- Task statement: Look through the lines below and extract any with the word "labels".

Start of Supplied information

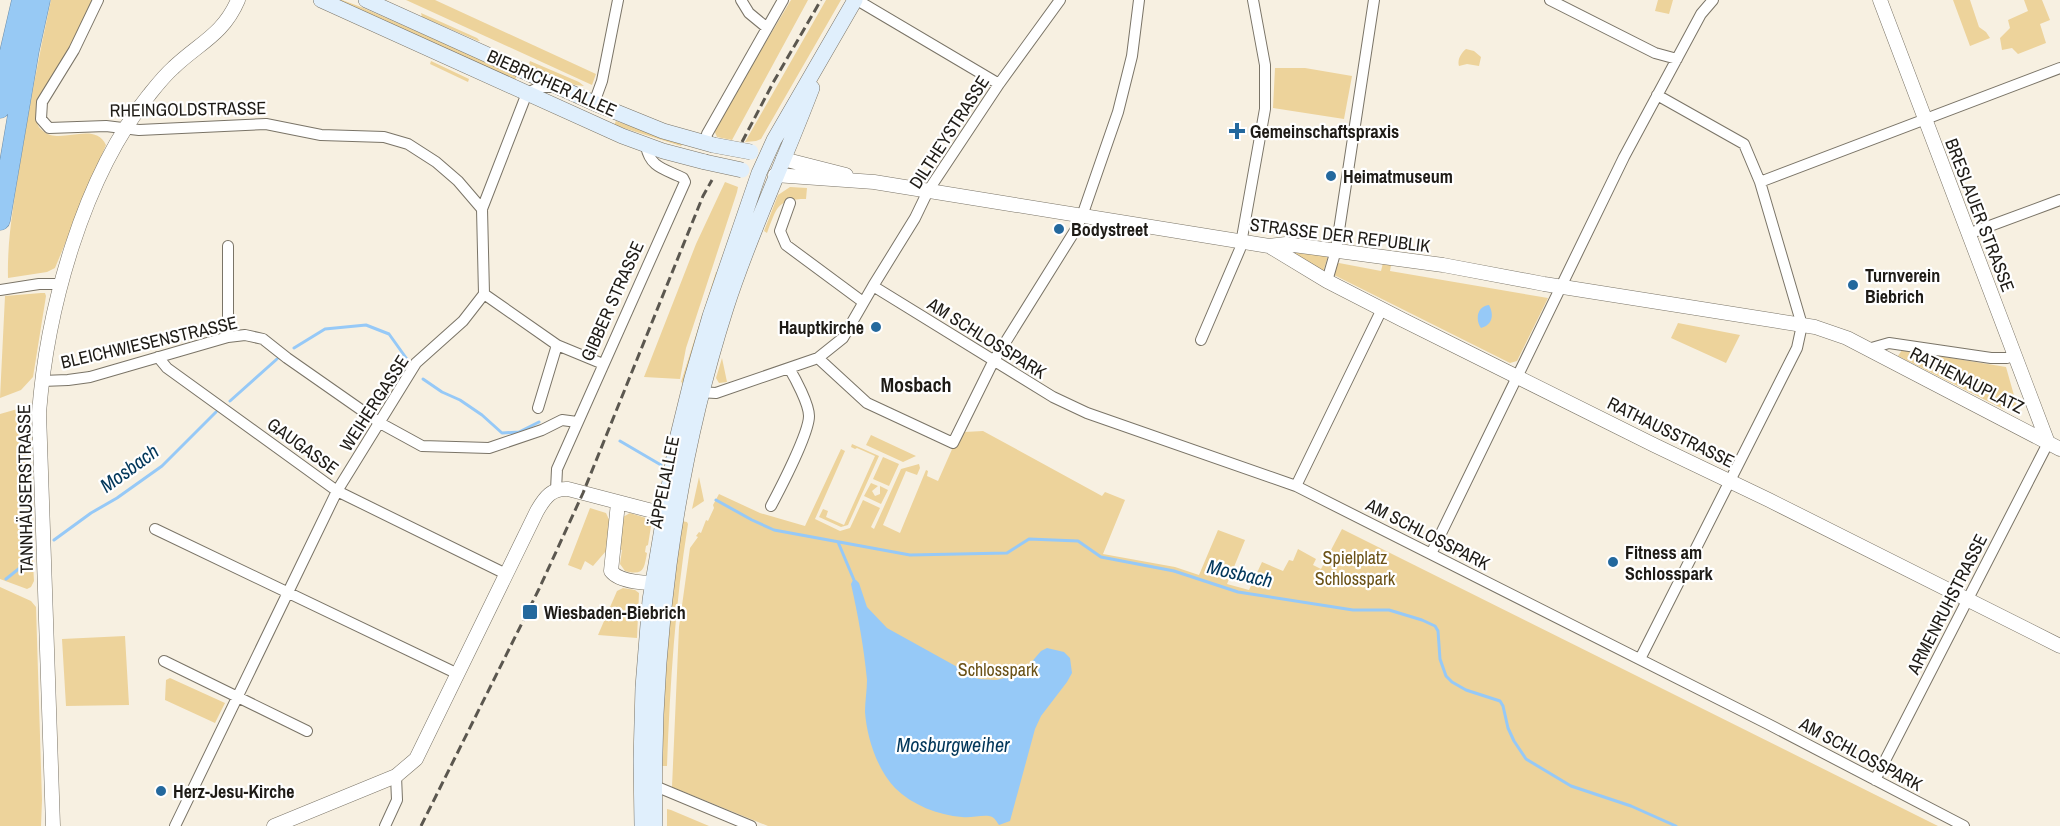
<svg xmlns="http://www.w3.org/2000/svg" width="2060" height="826" viewBox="0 0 2060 826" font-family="'Archivo Narrow',sans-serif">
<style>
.green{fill:#edd39b}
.water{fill:#96c9f7}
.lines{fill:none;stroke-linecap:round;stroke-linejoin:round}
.stream{stroke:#96c9f7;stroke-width:3}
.minor-casing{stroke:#7a7467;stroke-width:12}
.tertiary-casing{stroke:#7a7467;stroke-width:15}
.secondary-casing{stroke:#7a7467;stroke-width:16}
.motorway-casing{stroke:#6d8ca6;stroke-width:21}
.minor{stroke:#fff;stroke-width:10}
.tertiary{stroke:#fff;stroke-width:14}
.secondary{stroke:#e0effc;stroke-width:15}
.motorway{stroke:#97c9f4;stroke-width:20}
.rail{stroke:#5b574f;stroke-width:3;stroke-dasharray:9 4.5;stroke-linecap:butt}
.secondary-bridge-casing{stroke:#7a7467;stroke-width:16;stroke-linecap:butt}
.secondary-bridge{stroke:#e0effc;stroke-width:15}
.poi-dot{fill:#23689d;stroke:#fff;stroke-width:2}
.labels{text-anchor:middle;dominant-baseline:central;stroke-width:4.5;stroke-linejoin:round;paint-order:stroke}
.street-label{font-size:18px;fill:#1e1b16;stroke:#fff}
.poi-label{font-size:18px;font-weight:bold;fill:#1e1b16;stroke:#fff;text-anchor:start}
.park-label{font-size:18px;fill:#6b5217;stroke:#fff}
.neighbourhood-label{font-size:20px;font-weight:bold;fill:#1e1b16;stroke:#fff}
.water-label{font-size:20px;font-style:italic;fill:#02375a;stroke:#fff}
</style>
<rect width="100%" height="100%" fill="#f7f0e1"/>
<path class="green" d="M51,0H94C87,14 81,28 74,42C65,58 41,90 37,106C35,116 35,125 43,131C60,146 94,120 106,145L55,268L47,272L8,278C7,239 14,202 20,163C29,109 39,54 51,0Z
M334,0H342L361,7L517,75L515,80Z
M406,0H435L596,74L592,85Z
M791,0H808L732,140L717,137L714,130L715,127Z
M826,0H841L761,139L756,141L745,142Z
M1658,0H1673L1669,14L1655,11Z
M1953,0H1970L1979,27L1986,32L1990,38L1970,46Z
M2024,0H2042L2050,20L2040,24L2046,43L2018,54L2012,48L2002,50L2000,38L2010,28L2008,20L2028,11Z
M421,13L477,38L480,41H478L422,17Z
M1466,49L1474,51L1481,57L1479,66L1467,64L1459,66C1457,60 1461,53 1466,49Z
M431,61L469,79L468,82L430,64Z
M530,61L579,82L584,86L575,85L529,65Z
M1275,68H1305L1352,76L1344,119L1273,108Z
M616,121L682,144L681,146L614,125Z
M725,182L738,187L737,192L686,348L680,379L644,377L696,244Z
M790,187L807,188L806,199C777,199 777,207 767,233L764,231L778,195Z
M1282,246L1329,253L1323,272Z
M1339,263L1381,271L1383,263L1391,265L1390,271L1548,298L1517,361L1510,363L1334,275L1335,264Z
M716,272H717L685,384L681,382Z
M41,293H45L46,296L33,377L21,390L0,398L5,296Z
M1678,323L1740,335L1726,363L1671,338Z
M1902,350L2006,367L2017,406L2011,410L2003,409L1898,356Z
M722,358L727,382L719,383L716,378Z
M21,408L24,409L34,581L31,587L27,589L0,579V414Z
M983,431L1102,496L1105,492L1125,500L1103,554L1175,567L1199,575L1218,530L1245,540L1227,584L1249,590L1262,562L1283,571L1289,560L1293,561L1298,549L1316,559L1313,565L1321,569L1342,529L1938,826H768L672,787L679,627L690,548L698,537L696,536L699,532L701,533L706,520L708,521L714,508L713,505L719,494L760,513L805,526L841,449L845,451L815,519L840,531L850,528L863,500L880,508L871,527L874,529L901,469L919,464L920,468L917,475L906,471L883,525L900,533L926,470L928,471L927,476L938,481L953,447L956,448L964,432Z
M871,435L916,456L903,462L866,445Z
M852,444L879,456L848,525L841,527L819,517L823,509L828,511L826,517L844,525L875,456L857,448L855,449L851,447Z
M883,457L899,464L889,486L873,479Z
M699,477L704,501L692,509Z
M871,483L878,486L872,491L875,496L880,494V486L888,490L881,504L864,496Z
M590,508L606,513L611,524L606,551L593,566L585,561L581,570L568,565Z
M630,513L652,520L648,545L646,546L645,552L647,553C644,569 644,576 625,571L620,564L622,550L619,549L623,517Z
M681,521L687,522L688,524C675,605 670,685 667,766H661L663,677Z
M0,587L31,601L36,607L42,800L41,826H0Z
M623,588L635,590L639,593L637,638L598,635L617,591Z
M125,636L129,705L66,706L62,639Z
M170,678L225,703L215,723L165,700L166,680Z
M667,809L671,810L709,826H667Z"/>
<path class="water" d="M1489,305C1494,314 1493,325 1481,328C1475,320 1477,306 1489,305Z
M853,580H856L859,583L867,607L887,628L979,679L996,680L1013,676L1029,665L1041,651L1047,648L1064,652L1070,658L1072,673L1067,682L1041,716L1035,729L1010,821L999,825C996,821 995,817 989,816C981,815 971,818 962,817C938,815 912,805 895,788C877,769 867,738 865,712C865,701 867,690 867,680C864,648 858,615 851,584Z"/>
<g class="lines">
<path class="stream" d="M294,348L325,329L366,325L389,334L409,362
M423,379L442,392L460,400L482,415L502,433L519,432L539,422
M230,401L277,359
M620,441L661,465
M716,500L752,520L774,530L910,555L1007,553L1029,539L1078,541L1101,557L1174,571L1238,592L1353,610H1389L1422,620L1435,626L1438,631L1440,659L1446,676L1452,682L1466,690L1500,701L1503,706L1508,728L1514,741L1526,759L1571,786L1631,806L1676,826
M54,540L91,513L117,498L162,466L216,412
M838,542L854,580
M6,579L31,559"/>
<defs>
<path id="minor" d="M98,0L74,50L42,102L41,119L49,128L106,126L139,130L266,124L321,135L384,137L408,144L436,162L458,181L482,209
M741,0L749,13L766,27
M857,0L999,84
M1550,0L1655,53L1677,59
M594,103L602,81L618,0
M706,144L707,134L783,0
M1760,182L2060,68
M790,203L780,231L786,245L863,302
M1968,234L2060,200
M1327,281L1336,250L1374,0
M873,286L1053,397L1087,413L1296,486L1768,724L1964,826
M0,290L39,284H61
M484,294L557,345L603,364
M228,337V246
M1201,340L1240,249L1265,109V65L1253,0
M1868,349L1889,343L1991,358H2007L2015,355
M158,357L167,368L337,491L506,574
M818,358L867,403L953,443L993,362L1076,229L1082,216L1118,112L1132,56L1139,0
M42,381L68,380L90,377L228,337L245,335L263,339L287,358L380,423L422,446L489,448L542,430L562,420L577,422
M698,392L716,393L818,358L843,338L873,286L915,218L928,191L999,84L1060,0
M538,408L557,345
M1296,486L1382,309
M556,490L557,469L685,182L683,178C665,169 650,168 646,146
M771,506C780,489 809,433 809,416C809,404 795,378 789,368
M155,529L458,674
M1431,554L1624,157L1701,14L1713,0
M1640,659L1797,348L1802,325L1760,182L1744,144L1657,95
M164,661L307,731
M1875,780L2048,443
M655,786L751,826
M175,826L337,491L416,363L463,321L484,294L482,209L527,93L540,87H554
M385,826L397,800L396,776"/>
<path id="tertiary" d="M1880,0L2048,443
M783,159L846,175
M775,175L874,182L1269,246L1286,244L1443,265L1544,284L1815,327L1847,338L2060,449
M1269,246L1327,281L1401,319L1654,445L1769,500L2060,646
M618,503L611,571C619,582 650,585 663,581
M53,826L39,413C47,309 83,177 149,95C157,85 164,76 173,68C199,43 223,35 238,0
M274,826L396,776L416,759L537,511C545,497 552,488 568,489L664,514L668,516L670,523"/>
<path id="secondary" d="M321,0L622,136L663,151L705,162
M366,0L594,103L663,131L713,145
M642,826L641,760L643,687L650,600L677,439L692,378L710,316L759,173L774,140L855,0
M655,826C651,652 673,474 726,308C750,233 784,162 812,88"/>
<path id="motorway" d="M0,108L9,56L22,0
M0,220L29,50L40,0"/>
</defs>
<use href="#minor" class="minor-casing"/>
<use href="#tertiary" class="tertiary-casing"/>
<use href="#secondary" class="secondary-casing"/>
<use href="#motorway" class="motorway-casing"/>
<use href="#minor" class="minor"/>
<use href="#tertiary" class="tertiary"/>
<use href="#secondary" class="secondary"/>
<use href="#motorway" class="motorway"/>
<path class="rail" d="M742,142L774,81L821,0
M421,826L539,589L583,493L703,196L712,180"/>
<defs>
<path id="secondary-bridge" d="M713,145L751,152
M705,162L742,170"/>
</defs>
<use href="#secondary-bridge" class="secondary-bridge-casing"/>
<use href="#secondary-bridge" class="secondary-bridge"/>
</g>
<g class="poi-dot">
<path d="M1234 122h6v6h6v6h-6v6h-6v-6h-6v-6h6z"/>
<circle cx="1331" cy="176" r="6"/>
<circle cx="1059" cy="229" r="6"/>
<circle cx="1853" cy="285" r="6"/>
<circle cx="876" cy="327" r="6"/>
<circle cx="1613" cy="562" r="6"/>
<rect x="522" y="604" width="16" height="16" rx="3"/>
<circle cx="161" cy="791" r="6"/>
</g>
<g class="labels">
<g class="street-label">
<text transform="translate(552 83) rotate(24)">BIEBRICHER ALLEE</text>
<text transform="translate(188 109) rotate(-1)">RHEINGOLDSTRASSE</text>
<text transform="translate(949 132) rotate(-57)">DILTHEYSTRASSE</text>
<text transform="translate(1980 215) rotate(69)">BRESLAUER STRASSE</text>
<text transform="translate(1340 235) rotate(7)">STRASSE DER REPUBLIK</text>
<text transform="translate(612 301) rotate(-66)">GIBBER STRASSE</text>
<text transform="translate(987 338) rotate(32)">AM SCHLOSSPARK</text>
<text transform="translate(149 342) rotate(-13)">BLEICHWIESENSTRASSE</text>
<text transform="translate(1967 380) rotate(27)">RATHENAUPLATZ</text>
<text transform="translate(374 403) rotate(-57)">WEIHERGASSE</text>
<text transform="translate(1671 432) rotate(26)">RATHAUSSTRASSE</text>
<text transform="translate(303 446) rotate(36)">GAUGASSE</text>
<text transform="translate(664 482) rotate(-79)">ÄPPELALLEE</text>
<text transform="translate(25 489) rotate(-91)">TANNHÄUSERSTRASSE</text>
<text transform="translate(1428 534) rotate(27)">AM SCHLOSSPARK</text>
<text transform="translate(1947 604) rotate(-63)">ARMENRUHSTRASSE</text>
<text transform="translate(1861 754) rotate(28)">AM SCHLOSSPARK</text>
</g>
<g class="poi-label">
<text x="1250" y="131">Gemeinschaftspraxis</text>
<text x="1343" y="176">Heimatmuseum</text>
<text x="1071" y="229">Bodystreet</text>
<text x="1865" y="275">Turnverein<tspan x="1865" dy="21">Biebrich</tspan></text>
<text x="864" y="327" text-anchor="end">Hauptkirche</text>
<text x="1625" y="552">Fitness am<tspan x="1625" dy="21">Schlosspark</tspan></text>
<text x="544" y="612">Wiesbaden-Biebrich</text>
<text x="173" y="791">Herz-Jesu-Kirche</text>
</g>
<g class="park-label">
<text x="1355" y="557">Spielplatz<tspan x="1355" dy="21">Schlosspark</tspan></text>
<text x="998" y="669">Schlosspark</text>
</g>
<g class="neighbourhood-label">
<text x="916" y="384">Mosbach</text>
</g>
<g class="water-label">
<text transform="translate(129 468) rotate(-36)">Mosbach</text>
<text transform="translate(1240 573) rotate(13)">Mosbach</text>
<text x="953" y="744">Mosburgweiher</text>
</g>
</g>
</svg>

End of Supplied information

- Result:
.labels{text-anchor:middle;dominant-baseline:central;stroke-width:4.5;stroke-linejoin:round;paint-order:stroke}
<g class="labels">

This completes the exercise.